Конечно, это удручало, даже мучило, и Софья Герардовна старалась меня утешать и подбадривать – весьма экстравагантным способом, внушая мне, что не стоит горевать из-за красивой дряни, как называла она мою благоверную. Сам я никогда не считал жену особо красивой, а уж тем более – дрянью. Да и она была моложе и, собственно, имела полное право бросить меня, наделенного всеми возможными недугами, болячками, слабостями, недостатками, даже пороками, в чем я откровенно признавался собеседнице.
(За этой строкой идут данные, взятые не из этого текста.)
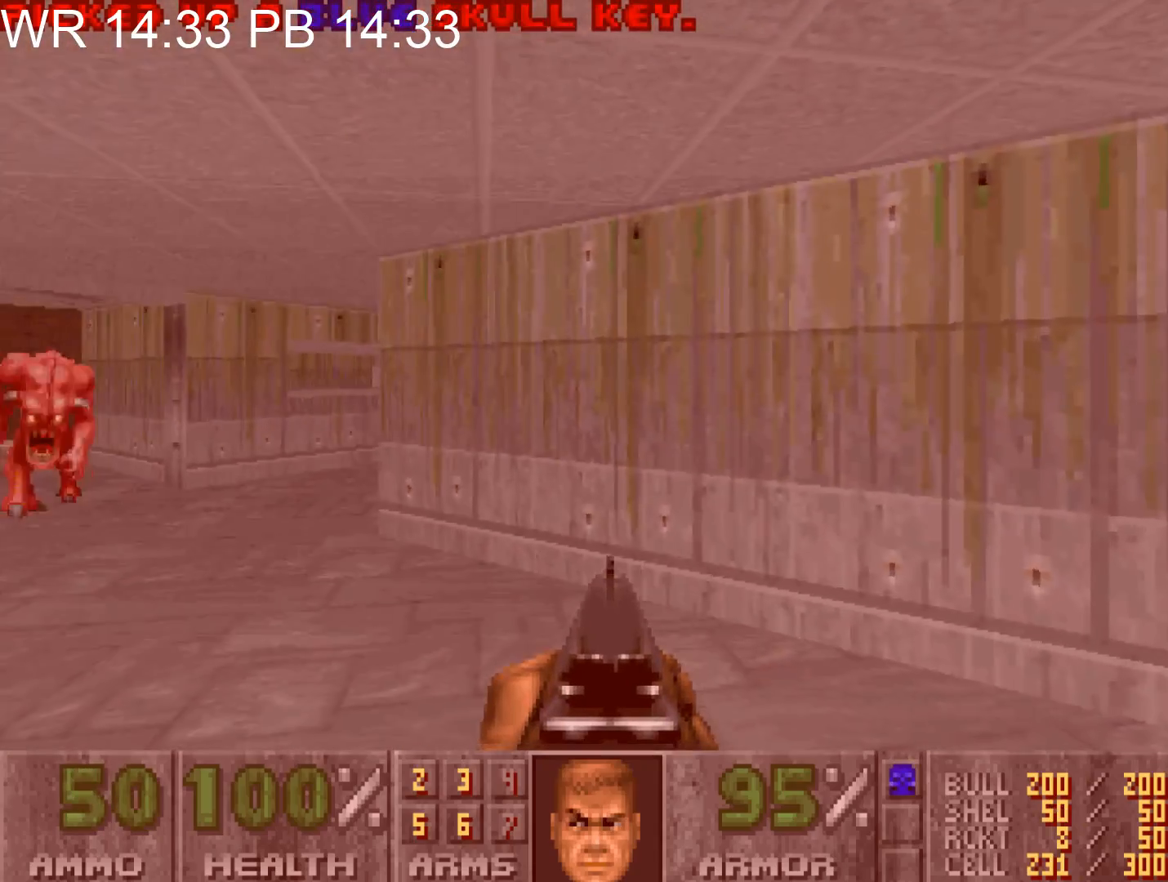
{"keys": ["a"], "mouse": [], "events": [[283, "s", "up"], [383, "a", "down"]]}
«Не оправдывайте ее: в этом ваша ошибка. Ошибки же в таком возрасте уже непростительны. Поэтомузапомните: самые большие предатели – это музыканты и женщины, тем более красивые, – наставляла она меня. – Верьте моему опыту, ведь я трижды была замужем. Меньше всего понимают своих жен именно преданные мужья. В этом смысле они гораздо хуже синоптиков. Ха-бг, ха-бг, ха-бг», – смеялась она с характерной для нее хрипотцей, изнеможенно откидываясь в кресле и обмахиваясь платком. «Но, позвольте, каждая женщина… и все-таки прожитые вместе годы… – пытался я возразить. Но она, не слушая меня, доверительно сообщала: «Я ведь тоже была красоткой хоть куда».